> [Your goal]:
From the entries below, copy out all lines holding "master".
= Beginning of Section =
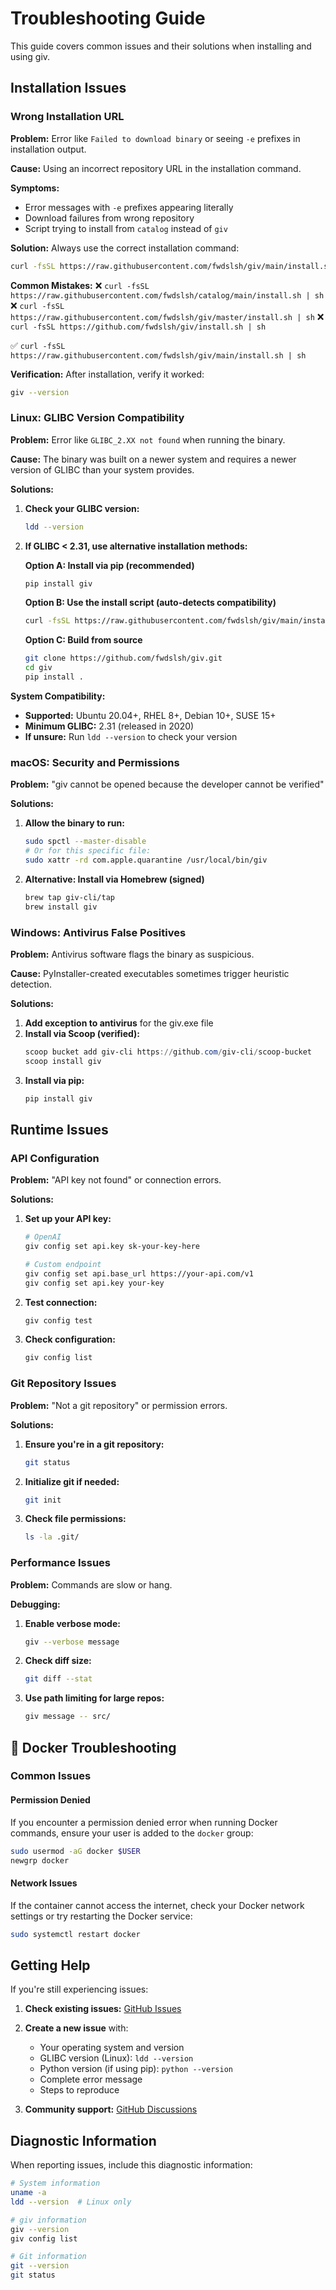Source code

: # Troubleshooting Guide

This guide covers common issues and their solutions when installing and using giv.

## Installation Issues

### Wrong Installation URL

**Problem:** Error like `Failed to download binary` or seeing `-e` prefixes in installation output.

**Cause:** Using an incorrect repository URL in the installation command.

**Symptoms:**
- Error messages with `-e` prefixes appearing literally
- Download failures from wrong repository
- Script trying to install from `catalog` instead of `giv`

**Solution:**
Always use the correct installation command:
```bash
curl -fsSL https://raw.githubusercontent.com/fwdslsh/giv/main/install.sh | sh
```

**Common Mistakes:**
❌ `curl -fsSL https://raw.githubusercontent.com/fwdslsh/catalog/main/install.sh | sh`
❌ `curl -fsSL https://raw.githubusercontent.com/fwdslsh/giv/master/install.sh | sh`
❌ `curl -fsSL https://github.com/fwdslsh/giv/install.sh | sh`

✅ `curl -fsSL https://raw.githubusercontent.com/fwdslsh/giv/main/install.sh | sh`

**Verification:**
After installation, verify it worked:
```bash
giv --version
```

### Linux: GLIBC Version Compatibility

**Problem:** Error like `GLIBC_2.XX not found` when running the binary.

**Cause:** The binary was built on a newer system and requires a newer version of GLIBC than your system provides.

**Solutions:**

1. **Check your GLIBC version:**
   ```bash
   ldd --version
   ```

2. **If GLIBC < 2.31, use alternative installation methods:**

   **Option A: Install via pip (recommended)**
   ```bash
   pip install giv
   ```

   **Option B: Use the install script (auto-detects compatibility)**
   ```bash
   curl -fsSL https://raw.githubusercontent.com/fwdslsh/giv/main/install.sh | sh
   ```

   **Option C: Build from source**
   ```bash
   git clone https://github.com/fwdslsh/giv.git
   cd giv
   pip install .
   ```

**System Compatibility:**
- **Supported:** Ubuntu 20.04+, RHEL 8+, Debian 10+, SUSE 15+
- **Minimum GLIBC:** 2.31 (released in 2020)
- **If unsure:** Run `ldd --version` to check your version

### macOS: Security and Permissions

**Problem:** "giv cannot be opened because the developer cannot be verified"

**Solutions:**

1. **Allow the binary to run:**
   ```bash
   sudo spctl --master-disable
   # Or for this specific file:
   sudo xattr -rd com.apple.quarantine /usr/local/bin/giv
   ```

2. **Alternative: Install via Homebrew (signed)**
   ```bash
   brew tap giv-cli/tap
   brew install giv
   ```

### Windows: Antivirus False Positives

**Problem:** Antivirus software flags the binary as suspicious.

**Cause:** PyInstaller-created executables sometimes trigger heuristic detection.

**Solutions:**

1. **Add exception to antivirus** for the giv.exe file
2. **Install via Scoop (verified):**
   ```powershell
   scoop bucket add giv-cli https://github.com/giv-cli/scoop-bucket
   scoop install giv
   ```
3. **Install via pip:**
   ```powershell
   pip install giv
   ```

## Runtime Issues

### API Configuration

**Problem:** "API key not found" or connection errors.

**Solutions:**

1. **Set up your API key:**
   ```bash
   # OpenAI
   giv config set api.key sk-your-key-here
   
   # Custom endpoint
   giv config set api.base_url https://your-api.com/v1
   giv config set api.key your-key
   ```

2. **Test connection:**
   ```bash
   giv config test
   ```

3. **Check configuration:**
   ```bash
   giv config list
   ```

### Git Repository Issues

**Problem:** "Not a git repository" or permission errors.

**Solutions:**

1. **Ensure you're in a git repository:**
   ```bash
   git status
   ```

2. **Initialize git if needed:**
   ```bash
   git init
   ```

3. **Check file permissions:**
   ```bash
   ls -la .git/
   ```

### Performance Issues

**Problem:** Commands are slow or hang.

**Debugging:**

1. **Enable verbose mode:**
   ```bash
   giv --verbose message
   ```

2. **Check diff size:**
   ```bash
   git diff --stat
   ```

3. **Use path limiting for large repos:**
   ```bash
   giv message -- src/
   ```

## 🐳 Docker Troubleshooting

### Common Issues

#### Permission Denied
If you encounter a permission denied error when running Docker commands, ensure your user is added to the `docker` group:

```bash
sudo usermod -aG docker $USER
newgrp docker
```

#### Network Issues
If the container cannot access the internet, check your Docker network settings or try restarting the Docker service:

```bash
sudo systemctl restart docker
```

## Getting Help

If you're still experiencing issues:

1. **Check existing issues:** [GitHub Issues](https://github.com/fwdslsh/giv/issues)
2. **Create a new issue** with:
   - Your operating system and version
   - GLIBC version (Linux): `ldd --version`
   - Python version (if using pip): `python --version`
   - Complete error message
   - Steps to reproduce

3. **Community support:** [GitHub Discussions](https://github.com/fwdslsh/giv/discussions)

## Diagnostic Information

When reporting issues, include this diagnostic information:

```bash
# System information
uname -a
ldd --version  # Linux only

# giv information
giv --version
giv config list

# Git information
git --version
git status
```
= End of Section =
> [Answer to this task]:
❌ `curl -fsSL https://raw.githubusercontent.com/fwdslsh/giv/master/install.sh | sh`
   sudo spctl --master-disable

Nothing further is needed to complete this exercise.